At Multitudes, we’re curious about the metaverse. In many ways, the experiences we create tread into the neighborhood of metaversality.
But right now, Multitudes doesn't take place in the metaverse – it's in the multiverse.
And there are some key differences with the metaverse that we think you should know.
The multiverse is rooted in the idea that every person is like a universe unto themselves.
Sure, no person is the “totality of all existence,” but there’s ample evidence supporting the universe-like complexity that each of us possess. Or as Neil Degrasse Tyson puts it, “There’s as many atoms in a single molecule of your DNA as there are stars in the typical galaxy. We are, each of us, a little universe.”
This resemblance isn’t strictly structural; our consciousness unspools in lockstep with the contours of our emotions, which, if you’re anything like me, can look like this:
And who you were — 10 years ago, one year ago, even an hour ago — is qualitatively different from the person you are at this moment.
The more we lean into life, the more expansive everything else becomes.
One universe (you) + another universe (them) = the multiverse
The unique assembly that each of us is — genes, abilities, cultures, experiences, and perspectives — all but guarantees that we see things in different ways.
The challenge that arises from this fact is simple: We can’t ever see from another person’s eyes, to know what love or joy or sadness or heartbreak feels like for them.
But that doesn’t mean we can’t imagine what it’s like.
We imagine when we interact, when we seek to listen.

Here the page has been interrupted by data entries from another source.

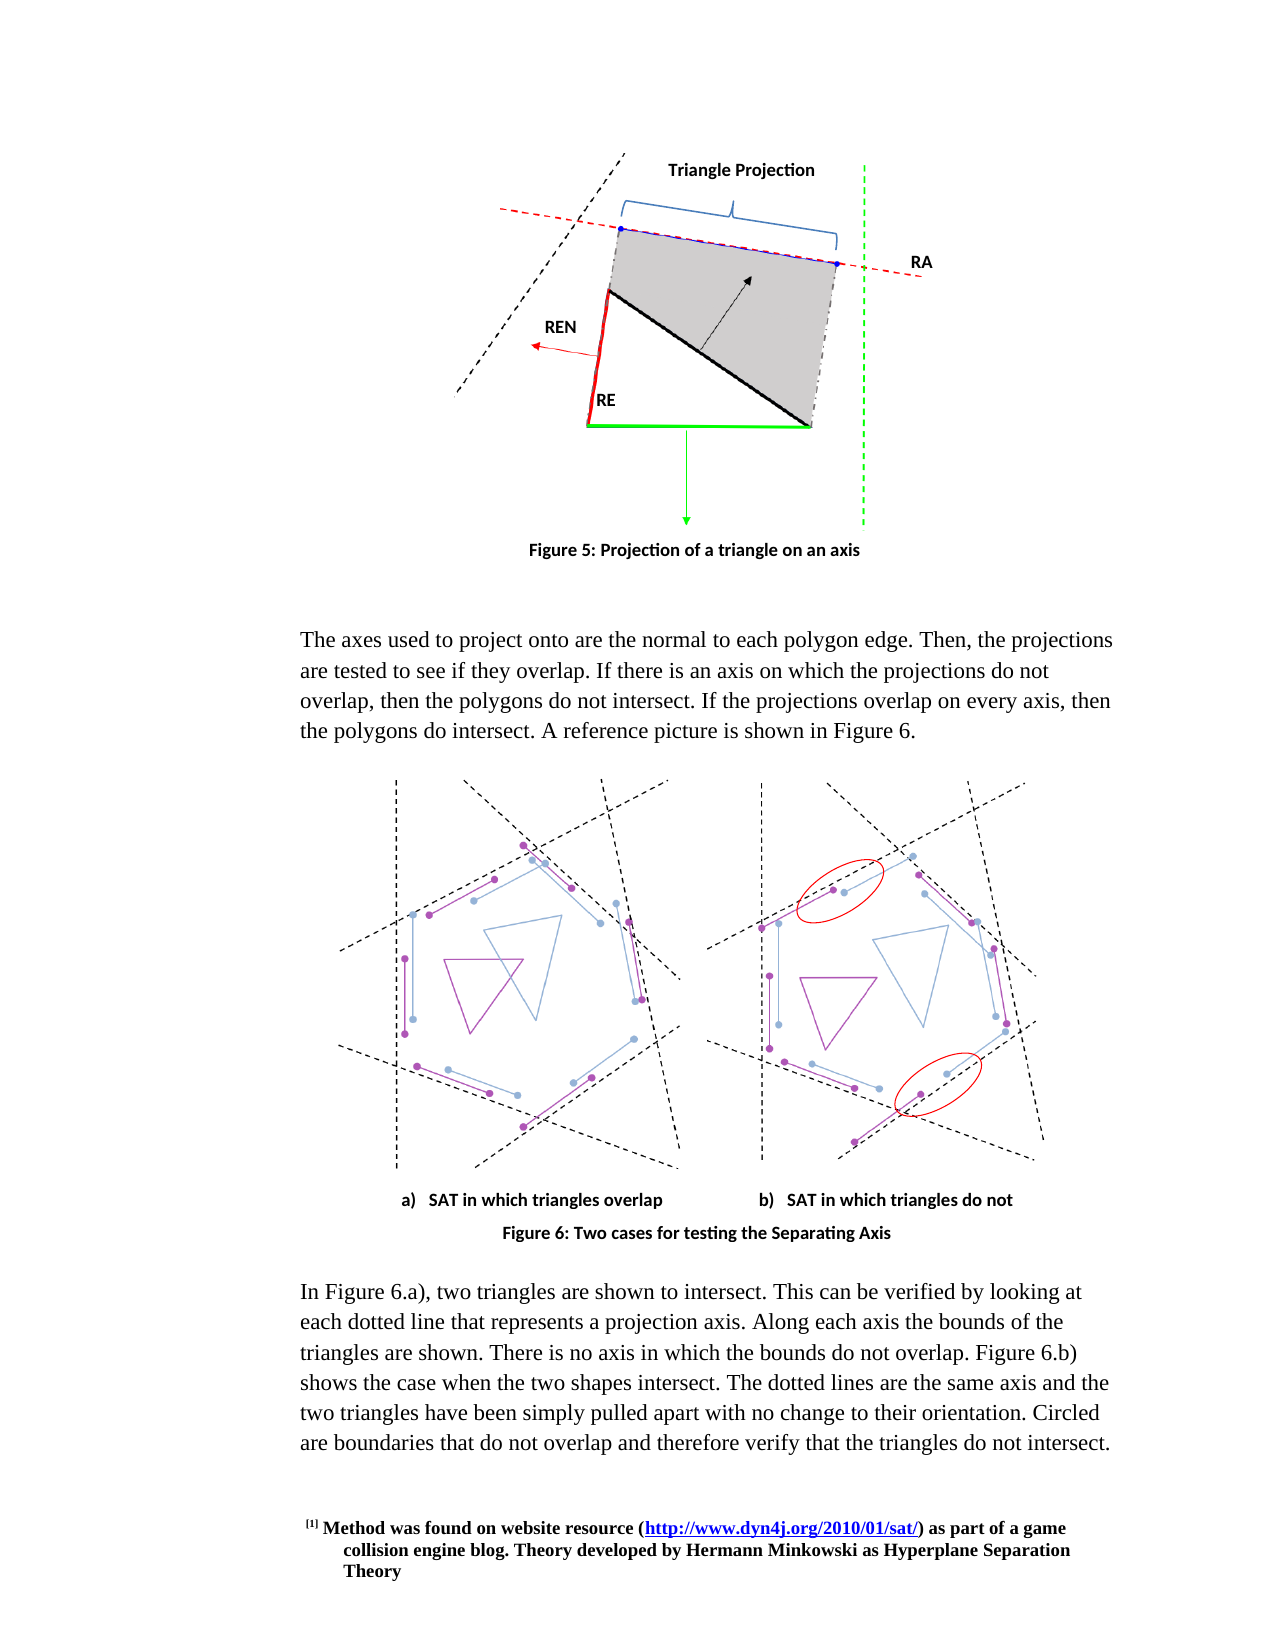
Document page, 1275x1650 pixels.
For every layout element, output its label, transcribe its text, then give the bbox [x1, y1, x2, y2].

text The axes used to project onto are the normal to each polygon edge. Then, the projections are tested to see if they overlap. If there is an axis on which the projections do not overlap, then the polygons do not intersect. If the projections overlap on every axis, then the polygons do intersect. A reference picture is shown in Figure 6. [300, 627, 1125, 743]
picture [328, 771, 697, 1179]
list In Figure 6.a), two triangles are shown to intersect. This can be verified by looking at each dotted line that represents a projection axis. Along each axis the bounds of the triangles are shown. There is no axis in which the bounds do not overlap. Figure 6.b) shows the case when the two shapes intersect. The dotted lines are the same axis and the two triangles have been simply pulled apart with no change to their orientation. Circled are boundaries that do not overlap and therefore verify that the triangles do not intersect. [300, 768, 1125, 1456]
picture [707, 777, 1046, 1164]
picture [454, 153, 922, 540]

When we listen to stories about their first crush. Or that time they felt unloved. Or the time they laughed so hard, they let something rip they shouldn’t have.
Listening helps us glimpse their universe and wonder what is it like to be you?
Listening helps us relate.
This is the basis of the multiverse: connection, discovery, and possibility.
By removing the signifiers of identity, the multiverse enables you to be authentically yourself.
Our brains were designed to make things simple. This is why first impressions are so hard to erase. Our brains anchor to those initial signals, reducing people to headlines and tweets, using labels and singular attributes or events to define them.
The multiverse strips all that away. It neutralizes names and disguises voices, creating a space of anonymity so that what’s expressed is received and listened to without any preloaded preconceptions. So that we can experience each other as the deep, irreducibly vast universes that we are.
“When a place embodies an idea, it brings a person’s body and whole being into the experience.” — Priya Parker
This is the true essence of the Multitudes experience: to bring anyone who visits into a space of possibility.
Possibility for connection.
Possibility for wonder.
Welcome to the multiverse; you belong here.